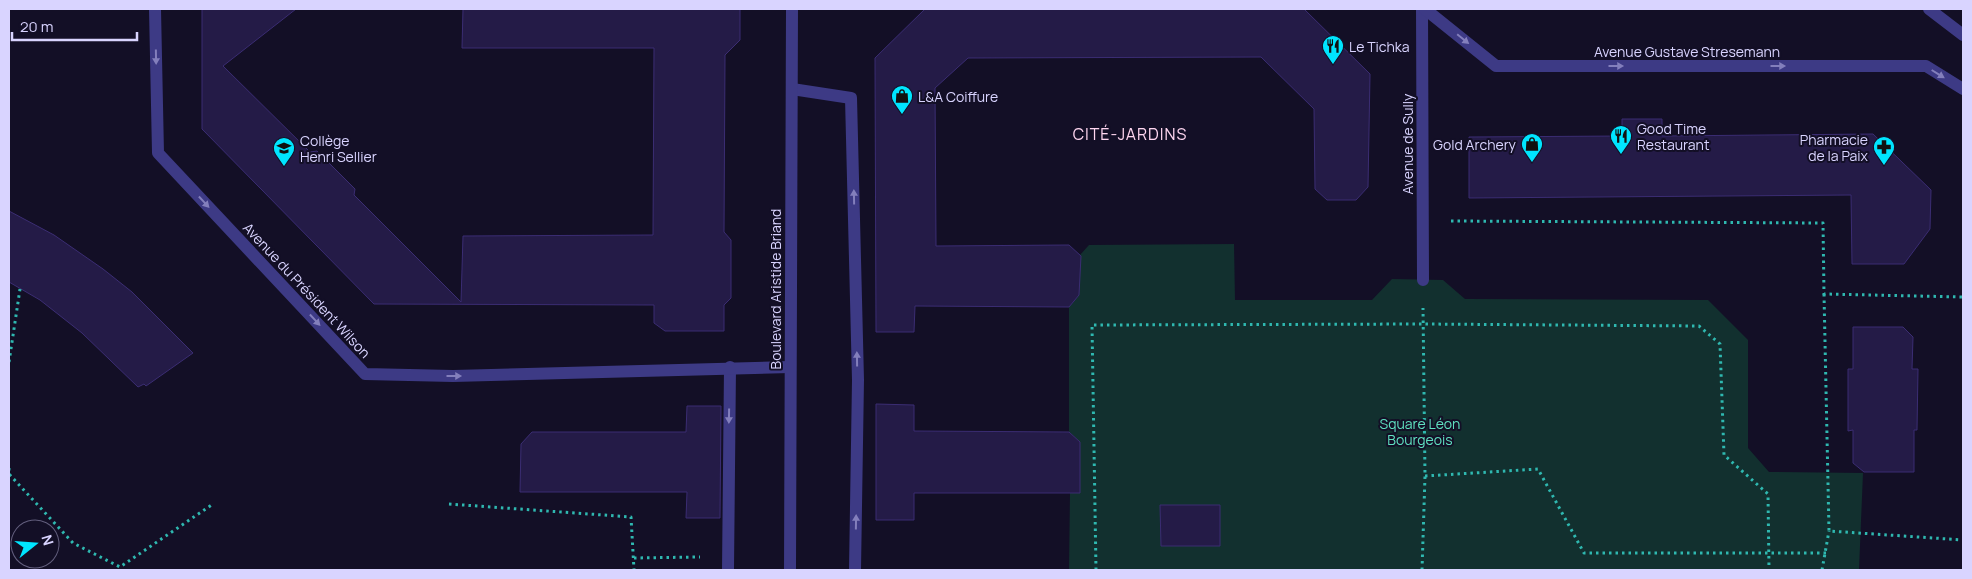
<svg xmlns="http://www.w3.org/2000/svg" width="1972" height="579" font-family="Manrope,sans-serif">
<style>
.green{fill:#12302f}
.building{fill:#241b47;stroke:#3b2d73}
.lines{fill:none;stroke-linecap:round;stroke-linejoin:round}
.path{stroke:#2fb8b0;stroke-width:3;stroke-dasharray:2.5 4;stroke-linecap:butt}
.lane{stroke:#3d3a85;stroke-width:12}
.street{stroke:#3d3a85;stroke-width:12}
.oneway{fill:#837fbc}
.labels{text-anchor:middle;dominant-baseline:central;stroke-width:4;stroke-linejoin:round;paint-order:stroke}
.poi-label{font-size:14px;fill:#d9d4ff;stroke:#130f26;text-anchor:start}
.street-label{font-size:14px;fill:#d9d4ff;stroke:#130f26}
.park-label{font-size:14px;fill:#5fe0c0;stroke:#130f26}
.quarter-label{font-size:16px;letter-spacing:1px;fill:#ffd6f0;stroke:#130f26}
</style>
<rect width="100%" height="100%" fill="#130f26"/>
<path class="green" d="M1234,244L1235,300H1372L1392,279L1443,280L1465,299L1708,300L1748,340V448L1769,472L1863,473L1859,570H1069L1070,493L1080,482V442L1069,432V307L1079,295L1080,255L1089,245Z"/>
<g class="building">
<path d="M202,9H296L223,66L310,152L317,151L355,189L354,195L461,302L463,236L653,235L654,48H462L463,9H740V40L725,55L724,232L731,240V298L724,305V331H665L654,323V305L374,304L202,129Z"/>
<path d="M925,9H1304L1370,74L1368,187L1356,200H1327L1315,189L1314,109L1261,57L968,58L935,88L936,246L1069,245L1081,256L1079,295L1069,307L915,306L914,332H876L875,58Z"/>
<path d="M1622,119H1662V136L1873,134L1931,190L1930,229L1904,264H1852L1851,195L1469,198V137L1622,136Z"/>
<path d="M9,211L54,235L103,269L132,292L193,353L146,386L144,384L138,387L82,333L40,300L9,282Z"/>
<path d="M1853,327H1903L1913,337L1912,369H1918L1917,430H1914V472H1864L1853,463V430L1848,431V369H1853Z"/>
<path d="M876,404L914,405V431L1069,432L1080,442V493H914V520H876Z"/>
<path d="M687,406H721L720,518H686L687,492H520L521,444L532,432H686Z"/>
<path d="M1160,505H1220V546H1161Z"/>
</g>
<g class="lines">
<g class="path">
<path d="M1451,221L1823,223L1824,294L1963,297"/>
<path d="M1824,294L1829,531L1963,540"/>
<path d="M9,362L20,289"/>
<path d="M9,468V474L73,543L120,567L213,504"/>
<path d="M1425,476L1538,469L1584,553H1826"/>
<path d="M449,504L631,517L634,570"/>
<path d="M634,558L700,557"/>
<path d="M1096,570L1092,325L1423,324L1699,326L1720,344L1724,455L1768,494L1769,570"/>
<path d="M1422,570L1425,476L1423,308"/>
<path d="M1822,570L1829,531"/>
</g>
<g class="lane">
<path d="M1929,9L1963,35"/>
<path d="M792,89L851,98L858,380L855,570"/>
<path d="M728,570L730,367"/>
</g>
<g class="street">
<path d="M155,9L158,153L365,374L453,376L790,367"/>
<path d="M1422,9L1423,280"/>
<path d="M1425,9L1496,66H1926L1963,89"/>
<path d="M790,570L792,9"/>
</g>
</g>
<defs><path id="oneway-solid" d="M-6-.8H1V-3.2L6.5 0L1 3.2V.8H-6Z" transform="scale(1.25)"/></defs>
<g class="oneway">
<use href="#oneway-solid" transform="translate(1463 39) rotate(39)"/>
<use href="#oneway-solid" transform="translate(156 57) rotate(89)"/>
<use href="#oneway-solid" transform="translate(1616 66)"/>
<use href="#oneway-solid" transform="translate(1778 66)"/>
<use href="#oneway-solid" transform="translate(1938 74) rotate(32)"/>
<use href="#oneway-solid" transform="translate(854 197) rotate(-91)"/>
<use href="#oneway-solid" transform="translate(204 202) rotate(47)"/>
<use href="#oneway-solid" transform="translate(315 320) rotate(47)"/>
<use href="#oneway-solid" transform="translate(857 359) rotate(-91)"/>
<use href="#oneway-solid" transform="translate(454 376)"/>
<use href="#oneway-solid" transform="translate(729 416) rotate(91)"/>
<use href="#oneway-solid" transform="translate(856 522) rotate(-89)"/>
</g>
<defs>
<g id="restaurant-pin" transform="scale(1.125)"><path d="M0 17L-7.5 6A9.5 9.5 0 1 1 7.5 6Z" fill="#00e5ff" stroke="#130f26"/><path d="M-5-6h1v4h1v-4h1v4h1v-4h1v5L-1.5 .5V6h-2V.5L-5-1ZM5-6V6H3V1.5H1.5Q1.5-4 5-6Z" fill="#111"/></g>
<g id="shop-pin" transform="scale(1.125)"><path d="M0 17L-7.5 6A9.5 9.5 0 1 1 7.5 6Z" fill="#00e5ff" stroke="#130f26"/><path d="M-5-2.5h2.3a2.7 3.5 0 0 1 5.4 0H5L5.5 6h-11ZM-1.5-2.5h3a1.5 2.3 0 0 0-3 0Z" fill="#111"/></g>
<g id="pharmacy-pin" transform="scale(1.125)"><path d="M0 17L-7.5 6A9.5 9.5 0 1 1 7.5 6Z" fill="#00e5ff" stroke="#130f26"/><path d="M-2-6h4v4h4v4h-4v4h-4v-4h-4v-4h4Z" fill="#111"/></g>
<g id="school-pin" transform="scale(1.125)"><path d="M0 17L-7.5 6A9.5 9.5 0 1 1 7.5 6Z" fill="#00e5ff" stroke="#130f26"/><path d="M0-5L7-2L0 1L-7-2ZM-4 1L0 2.5L4 1V4Q0 6-4 4Z" fill="#111"/></g>
</defs>
<g fill-rule="evenodd">
<use href="#restaurant-pin" x="1333" y="46"/>
<use href="#shop-pin" x="902" y="96"/>
<use href="#restaurant-pin" x="1621" y="136"/>
<use href="#shop-pin" x="1532" y="144"/>
<use href="#pharmacy-pin" x="1884" y="147"/>
<use href="#school-pin" x="284" y="148"/>
</g>
<g class="labels">
<g class="poi-label">
<text x="1349" y="46">Le Tichka</text>
<text x="918" y="96">L&amp;A Coiffure</text>
<text x="1637" y="128">Good Time<tspan x="1637" dy="16">Restaurant</tspan></text>
<text x="1868" y="139" text-anchor="end">Pharmacie<tspan x="1868" dy="16">de la Paix</tspan></text>
<text x="300" y="140">Collège<tspan x="300" dy="16">Henri Sellier</tspan></text>
<text x="1516" y="144" text-anchor="end">Gold Archery</text>
</g>
<g class="street-label">
<text x="1687" y="51">Avenue Gustave Stresemann</text>
<text transform="translate(1407 144) rotate(-90)">Avenue de Sully</text>
<text transform="translate(775 289) rotate(-90)">Boulevard Aristide Briand</text>
<text transform="translate(307 290) rotate(47)">Avenue du Président Wilson</text>
</g>
<g class="park-label">
<text x="1420" y="423">Square Léon<tspan x="1420" dy="16">Bourgeois</tspan></text>
</g>
<g class="quarter-label">
<text x="1130" y="134">CITÉ-JARDINS</text>
</g>
</g>
<rect width="1972" height="579" fill="none" stroke="#d9d4ff" stroke-width="20"/>
<g transform="translate(35 544) rotate(73)"><circle r="24" fill="#130f26" stroke="#625e7d"/>
<path d="M0-4L9 19L0 12L-9 19Z" fill="#00e5ff"/>
<text y="-8" font-size="14" font-weight="bold" text-anchor="middle" fill="#d9d4ff">N</text>
</g>
<path d="M12 32v8h125v-8" fill="none" stroke="#d9d4ff" stroke-width="2.5"/>
<text x="20" y="32" font-size="15" fill="#d9d4ff" stroke="#130f26" stroke-width="4" paint-order="stroke">20 m</text>
</svg>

- - -

◆ TASK BRIEF: Can the entries above be repeated exactly, without their pictures?

◆ SOLUTION FOR THIS TASK:
<svg xmlns="http://www.w3.org/2000/svg" width="1972" height="579" font-family="Manrope,sans-serif">
<style>
.green{fill:#12302f}
.building{fill:#241b47;stroke:#3b2d73}
.lines{fill:none;stroke-linecap:round;stroke-linejoin:round}
.path{stroke:#2fb8b0;stroke-width:3;stroke-dasharray:2.5 4;stroke-linecap:butt}
.lane{stroke:#3d3a85;stroke-width:12}
.street{stroke:#3d3a85;stroke-width:12}
.oneway{fill:#837fbc}
.labels{text-anchor:middle;dominant-baseline:central;stroke-width:4;stroke-linejoin:round;paint-order:stroke}
.poi-label{font-size:14px;fill:#d9d4ff;stroke:#130f26;text-anchor:start}
.street-label{font-size:14px;fill:#d9d4ff;stroke:#130f26}
.park-label{font-size:14px;fill:#5fe0c0;stroke:#130f26}
.quarter-label{font-size:16px;letter-spacing:1px;fill:#ffd6f0;stroke:#130f26}
</style>
<rect width="100%" height="100%" fill="#130f26"/>
<path class="green" d="M1234,244L1235,300H1372L1392,279L1443,280L1465,299L1708,300L1748,340V448L1769,472L1863,473L1859,570H1069L1070,493L1080,482V442L1069,432V307L1079,295L1080,255L1089,245Z"/>
<g class="building">
<path d="M202,9H296L223,66L310,152L317,151L355,189L354,195L461,302L463,236L653,235L654,48H462L463,9H740V40L725,55L724,232L731,240V298L724,305V331H665L654,323V305L374,304L202,129Z"/>
<path d="M925,9H1304L1370,74L1368,187L1356,200H1327L1315,189L1314,109L1261,57L968,58L935,88L936,246L1069,245L1081,256L1079,295L1069,307L915,306L914,332H876L875,58Z"/>
<path d="M1622,119H1662V136L1873,134L1931,190L1930,229L1904,264H1852L1851,195L1469,198V137L1622,136Z"/>
<path d="M9,211L54,235L103,269L132,292L193,353L146,386L144,384L138,387L82,333L40,300L9,282Z"/>
<path d="M1853,327H1903L1913,337L1912,369H1918L1917,430H1914V472H1864L1853,463V430L1848,431V369H1853Z"/>
<path d="M876,404L914,405V431L1069,432L1080,442V493H914V520H876Z"/>
<path d="M687,406H721L720,518H686L687,492H520L521,444L532,432H686Z"/>
<path d="M1160,505H1220V546H1161Z"/>
</g>
<g class="lines">
<g class="path">
<path d="M1451,221L1823,223L1824,294L1963,297"/>
<path d="M1824,294L1829,531L1963,540"/>
<path d="M9,362L20,289"/>
<path d="M9,468V474L73,543L120,567L213,504"/>
<path d="M1425,476L1538,469L1584,553H1826"/>
<path d="M449,504L631,517L634,570"/>
<path d="M634,558L700,557"/>
<path d="M1096,570L1092,325L1423,324L1699,326L1720,344L1724,455L1768,494L1769,570"/>
<path d="M1422,570L1425,476L1423,308"/>
<path d="M1822,570L1829,531"/>
</g>
<g class="lane">
<path d="M1929,9L1963,35"/>
<path d="M792,89L851,98L858,380L855,570"/>
<path d="M728,570L730,367"/>
</g>
<g class="street">
<path d="M155,9L158,153L365,374L453,376L790,367"/>
<path d="M1422,9L1423,280"/>
<path d="M1425,9L1496,66H1926L1963,89"/>
<path d="M790,570L792,9"/>
</g>
</g>
<defs><path id="oneway-solid" d="M-6-.8H1V-3.2L6.5 0L1 3.2V.8H-6Z" transform="scale(1.25)"/></defs>
<g class="oneway">
<use href="#oneway-solid" transform="translate(1463 39) rotate(39)"/>
<use href="#oneway-solid" transform="translate(156 57) rotate(89)"/>
<use href="#oneway-solid" transform="translate(1616 66)"/>
<use href="#oneway-solid" transform="translate(1778 66)"/>
<use href="#oneway-solid" transform="translate(1938 74) rotate(32)"/>
<use href="#oneway-solid" transform="translate(854 197) rotate(-91)"/>
<use href="#oneway-solid" transform="translate(204 202) rotate(47)"/>
<use href="#oneway-solid" transform="translate(315 320) rotate(47)"/>
<use href="#oneway-solid" transform="translate(857 359) rotate(-91)"/>
<use href="#oneway-solid" transform="translate(454 376)"/>
<use href="#oneway-solid" transform="translate(729 416) rotate(91)"/>
<use href="#oneway-solid" transform="translate(856 522) rotate(-89)"/>
</g>
<defs>
<g id="restaurant-pin" transform="scale(1.125)"><path d="M0 17L-7.5 6A9.5 9.5 0 1 1 7.5 6Z" fill="#00e5ff" stroke="#130f26"/><path d="M-5-6h1v4h1v-4h1v4h1v-4h1v5L-1.5 .5V6h-2V.5L-5-1ZM5-6V6H3V1.5H1.5Q1.5-4 5-6Z" fill="#111"/></g>
<g id="shop-pin" transform="scale(1.125)"><path d="M0 17L-7.5 6A9.5 9.5 0 1 1 7.5 6Z" fill="#00e5ff" stroke="#130f26"/><path d="M-5-2.5h2.3a2.7 3.5 0 0 1 5.4 0H5L5.5 6h-11ZM-1.5-2.5h3a1.5 2.3 0 0 0-3 0Z" fill="#111"/></g>
<g id="pharmacy-pin" transform="scale(1.125)"><path d="M0 17L-7.5 6A9.5 9.5 0 1 1 7.5 6Z" fill="#00e5ff" stroke="#130f26"/><path d="M-2-6h4v4h4v4h-4v4h-4v-4h-4v-4h4Z" fill="#111"/></g>
<g id="school-pin" transform="scale(1.125)"><path d="M0 17L-7.5 6A9.5 9.5 0 1 1 7.5 6Z" fill="#00e5ff" stroke="#130f26"/><path d="M0-5L7-2L0 1L-7-2ZM-4 1L0 2.5L4 1V4Q0 6-4 4Z" fill="#111"/></g>
</defs>
<g fill-rule="evenodd">
<use href="#restaurant-pin" x="1333" y="46"/>
<use href="#shop-pin" x="902" y="96"/>
<use href="#restaurant-pin" x="1621" y="136"/>
<use href="#shop-pin" x="1532" y="144"/>
<use href="#pharmacy-pin" x="1884" y="147"/>
<use href="#school-pin" x="284" y="148"/>
</g>
<g class="labels">
<g class="poi-label">
<text x="1349" y="46">Le Tichka</text>
<text x="918" y="96">L&amp;A Coiffure</text>
<text x="1637" y="128">Good Time<tspan x="1637" dy="16">Restaurant</tspan></text>
<text x="1868" y="139" text-anchor="end">Pharmacie<tspan x="1868" dy="16">de la Paix</tspan></text>
<text x="300" y="140">Collège<tspan x="300" dy="16">Henri Sellier</tspan></text>
<text x="1516" y="144" text-anchor="end">Gold Archery</text>
</g>
<g class="street-label">
<text x="1687" y="51">Avenue Gustave Stresemann</text>
<text transform="translate(1407 144) rotate(-90)">Avenue de Sully</text>
<text transform="translate(775 289) rotate(-90)">Boulevard Aristide Briand</text>
<text transform="translate(307 290) rotate(47)">Avenue du Président Wilson</text>
</g>
<g class="park-label">
<text x="1420" y="423">Square Léon<tspan x="1420" dy="16">Bourgeois</tspan></text>
</g>
<g class="quarter-label">
<text x="1130" y="134">CITÉ-JARDINS</text>
</g>
</g>
<rect width="1972" height="579" fill="none" stroke="#d9d4ff" stroke-width="20"/>
<g transform="translate(35 544) rotate(73)"><circle r="24" fill="#130f26" stroke="#625e7d"/>
<path d="M0-4L9 19L0 12L-9 19Z" fill="#00e5ff"/>
<text y="-8" font-size="14" font-weight="bold" text-anchor="middle" fill="#d9d4ff">N</text>
</g>
<path d="M12 32v8h125v-8" fill="none" stroke="#d9d4ff" stroke-width="2.5"/>
<text x="20" y="32" font-size="15" fill="#d9d4ff" stroke="#130f26" stroke-width="4" paint-order="stroke">20 m</text>
</svg>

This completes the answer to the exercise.